• Activities
- a) In the article on semiconductor fab data and automation, how many signals per tool are assumed for the NMP fab?
- b) Continue the article on semiconductor fab data and automation from its last line.

Semiconductor Fabs III: The Data and Automation

16 min read Original article ↗

Semiconductor Fabs I: The Equipment

Semiconductor Fabs II: The Operation

I tried to include as many links as possible to allow the reader to go down rabbit holes as they see fit.

I try to include analogies in case the explanation is poor or the topic esoteric.

I don’t work in an advanced fab, but have some glimpses into them, so I rely on my ideas, conjecture, and the literature for a more accurate representation of what state-of-the-art fabs look like (although I’m sure there are features I could never dream of).

I first go over the data side of things, since a lot of that is fundamental to how the automation operates.

Fabs are incredibly hungry for data. Insatiably hungry. Data helps to connect patterns, solve problems, troubleshoot issues, and just plain understand what the heck is going on at the atomic level where the transistors and interconnects are made. I call it the fab data monster and Nano Banana 2 thinks it looks something like this:

More data is almost always a good thing because it allows you to fit your conclusion to the data. Just kidding. But not really. If an engineer has no freaking clue what’s causing a problem, blindly scouring the data may help uncover some anomaly that can clue them in on root cause. (But if you’re having to blindly scour the data, you probably don’t have enough data or your FDC systems aren’t developed enough.)

That said, false positives and false negatives are legitimate concerns that have to be considered. False positives may result in troubleshooting efforts in the wrong area and wasted time, money, and effort. False negatives may result in the ultimate root cause being overlooked and wasted time, money, and effort pursuing the wrong area.

How much data could one fab possibly need? And what could they possibly be measuring that culminates in petabytes (1000 TB, or 1,000,000 GB) of data?

Here’s a “short” list of potential equipment signals fabs can keep track of. For example, engineers may want to keep track of the temperature, pressure, and power of component1, while voltage, current, and resistance are relevant to component2.

  • Temperature

  • Pressure

  • Angle

  • Distance

  • Position

  • Voltage

  • Current

  • Resistance

  • Power

  • Quantity

  • Status

Now those are just single characteristics that don’t add up to much storage space on their own. But what happens when we take measurements across multiple components across multiple tools across the entire fab?

Nano Banana 2’s go at labeling a bunch of signals on a plasma etch chamber—not bad!

Let’s assume the following for the NMP fab:

  • 1000 tools

  • 250 signals per tool

  • 500 kB data per signal per hour (empirical data at a collection frequency of 1 data point per second; this includes the context needed to interpret the data (note that 1 Hz frequency is fairly slow and newer tools and fabs can accept data frqeuencies of up to and even exceeding 100 Hz, or 100 data points per second)

• Data to examine
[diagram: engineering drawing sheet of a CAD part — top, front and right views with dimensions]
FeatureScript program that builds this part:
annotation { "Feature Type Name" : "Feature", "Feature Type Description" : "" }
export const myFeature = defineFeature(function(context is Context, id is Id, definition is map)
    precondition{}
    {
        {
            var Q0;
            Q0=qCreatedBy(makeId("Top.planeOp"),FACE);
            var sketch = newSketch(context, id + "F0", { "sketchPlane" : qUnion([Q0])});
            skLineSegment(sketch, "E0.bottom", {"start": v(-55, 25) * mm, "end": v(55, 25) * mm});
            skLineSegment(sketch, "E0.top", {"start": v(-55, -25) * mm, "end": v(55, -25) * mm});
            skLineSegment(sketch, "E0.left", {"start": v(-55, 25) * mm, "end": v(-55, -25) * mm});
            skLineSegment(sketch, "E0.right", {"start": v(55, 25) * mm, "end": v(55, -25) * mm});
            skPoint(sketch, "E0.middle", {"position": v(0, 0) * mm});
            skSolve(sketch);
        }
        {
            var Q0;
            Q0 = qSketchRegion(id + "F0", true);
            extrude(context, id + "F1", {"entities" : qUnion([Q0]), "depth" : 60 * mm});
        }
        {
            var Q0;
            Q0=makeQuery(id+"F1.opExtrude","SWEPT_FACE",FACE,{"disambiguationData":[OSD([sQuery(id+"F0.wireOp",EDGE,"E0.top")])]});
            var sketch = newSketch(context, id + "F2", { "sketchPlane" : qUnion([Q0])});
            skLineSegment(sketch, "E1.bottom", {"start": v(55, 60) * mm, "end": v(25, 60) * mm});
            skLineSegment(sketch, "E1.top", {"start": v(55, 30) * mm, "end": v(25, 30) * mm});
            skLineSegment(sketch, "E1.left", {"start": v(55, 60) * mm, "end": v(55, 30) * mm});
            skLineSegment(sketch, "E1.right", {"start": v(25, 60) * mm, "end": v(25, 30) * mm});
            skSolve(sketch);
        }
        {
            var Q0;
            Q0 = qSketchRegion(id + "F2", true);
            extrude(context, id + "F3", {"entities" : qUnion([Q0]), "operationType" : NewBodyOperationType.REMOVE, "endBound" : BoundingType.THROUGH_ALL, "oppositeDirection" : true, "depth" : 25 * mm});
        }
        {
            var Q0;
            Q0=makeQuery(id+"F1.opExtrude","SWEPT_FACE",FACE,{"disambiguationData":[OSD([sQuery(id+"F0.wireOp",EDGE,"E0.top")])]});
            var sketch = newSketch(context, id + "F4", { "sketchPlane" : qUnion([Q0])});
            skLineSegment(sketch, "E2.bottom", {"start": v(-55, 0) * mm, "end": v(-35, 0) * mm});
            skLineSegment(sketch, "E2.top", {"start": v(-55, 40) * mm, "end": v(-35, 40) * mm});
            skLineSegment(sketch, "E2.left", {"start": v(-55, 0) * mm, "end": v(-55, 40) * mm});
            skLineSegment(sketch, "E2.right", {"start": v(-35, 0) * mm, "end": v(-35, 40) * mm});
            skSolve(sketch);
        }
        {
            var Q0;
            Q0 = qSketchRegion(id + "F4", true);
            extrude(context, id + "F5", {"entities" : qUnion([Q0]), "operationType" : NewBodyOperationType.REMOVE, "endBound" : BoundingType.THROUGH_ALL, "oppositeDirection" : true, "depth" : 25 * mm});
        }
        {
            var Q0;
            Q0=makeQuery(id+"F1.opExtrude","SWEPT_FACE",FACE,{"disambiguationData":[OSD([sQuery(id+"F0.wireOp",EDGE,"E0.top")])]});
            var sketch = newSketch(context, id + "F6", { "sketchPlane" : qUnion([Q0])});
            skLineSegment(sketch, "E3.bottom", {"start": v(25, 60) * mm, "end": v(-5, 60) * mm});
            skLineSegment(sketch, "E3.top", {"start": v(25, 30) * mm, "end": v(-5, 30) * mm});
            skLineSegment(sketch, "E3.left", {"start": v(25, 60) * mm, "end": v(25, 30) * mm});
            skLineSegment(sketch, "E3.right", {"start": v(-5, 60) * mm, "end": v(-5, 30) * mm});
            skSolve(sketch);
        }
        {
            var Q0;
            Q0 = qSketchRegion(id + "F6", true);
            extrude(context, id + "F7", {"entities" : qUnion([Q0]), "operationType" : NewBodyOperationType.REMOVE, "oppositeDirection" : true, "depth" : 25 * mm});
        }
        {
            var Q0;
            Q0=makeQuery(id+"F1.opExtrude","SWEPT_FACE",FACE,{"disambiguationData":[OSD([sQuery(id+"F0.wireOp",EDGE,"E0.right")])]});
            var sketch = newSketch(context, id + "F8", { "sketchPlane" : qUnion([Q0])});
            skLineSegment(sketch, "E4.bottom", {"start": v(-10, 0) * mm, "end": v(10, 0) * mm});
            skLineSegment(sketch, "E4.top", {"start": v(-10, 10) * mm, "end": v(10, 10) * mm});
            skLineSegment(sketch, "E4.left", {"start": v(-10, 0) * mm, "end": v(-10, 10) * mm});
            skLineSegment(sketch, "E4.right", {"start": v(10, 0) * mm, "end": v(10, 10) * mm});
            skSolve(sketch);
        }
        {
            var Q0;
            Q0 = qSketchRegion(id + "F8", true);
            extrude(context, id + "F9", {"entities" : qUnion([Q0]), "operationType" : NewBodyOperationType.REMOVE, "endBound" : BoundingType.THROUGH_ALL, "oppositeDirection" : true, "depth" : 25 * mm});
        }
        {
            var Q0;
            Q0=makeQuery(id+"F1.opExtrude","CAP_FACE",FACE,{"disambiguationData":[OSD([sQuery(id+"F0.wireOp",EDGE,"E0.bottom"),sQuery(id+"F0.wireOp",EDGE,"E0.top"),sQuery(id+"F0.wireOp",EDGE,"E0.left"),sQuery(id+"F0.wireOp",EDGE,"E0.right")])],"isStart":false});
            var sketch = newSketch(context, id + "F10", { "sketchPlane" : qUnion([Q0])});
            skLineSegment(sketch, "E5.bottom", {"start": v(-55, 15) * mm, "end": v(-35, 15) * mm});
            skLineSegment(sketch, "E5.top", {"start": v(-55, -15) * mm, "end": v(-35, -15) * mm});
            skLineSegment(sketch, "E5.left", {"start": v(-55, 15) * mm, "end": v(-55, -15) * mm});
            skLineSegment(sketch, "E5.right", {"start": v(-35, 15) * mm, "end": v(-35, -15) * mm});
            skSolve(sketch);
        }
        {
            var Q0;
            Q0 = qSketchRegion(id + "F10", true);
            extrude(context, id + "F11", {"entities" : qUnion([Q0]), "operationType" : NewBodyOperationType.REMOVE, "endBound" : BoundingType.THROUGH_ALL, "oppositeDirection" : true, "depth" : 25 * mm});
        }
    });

• Expected results
- a) 250 signals per tool.

- b)
The math is then pretty easy:

total = 1000 tools × 250 signals/tool × 500 kB/signal/hour = 125 GB per hour ≈ 1000 TB per year of data

But wait! Those are just raw signals that the tool is reporting to the fab data monster. Statistics can be performed to get some extra info for each signal: mean, median, standard deviation, minimum, maximum, etc. Just those alone results in five times more data per signal than before (assuming you are constantly updating across the same time period, but generally a time period is defined and a single data point calculated for said period).

That’s a lot of data that is just passively created and recorded, some of which will be looked at, a lot of which won’t be. Regardless, it’s nice to have in case you need it.

Wafers regularly get measured—either randomly, as determined by some algorithm, or intentionally due to the criticality of the process it just went through—throughout the line to ensure quality control at all processes. The measurements may be thickness after some film was deposited or etched, critical dimensions, number of particles on the wafer, or more specific measurements that are left up to the reader to determine.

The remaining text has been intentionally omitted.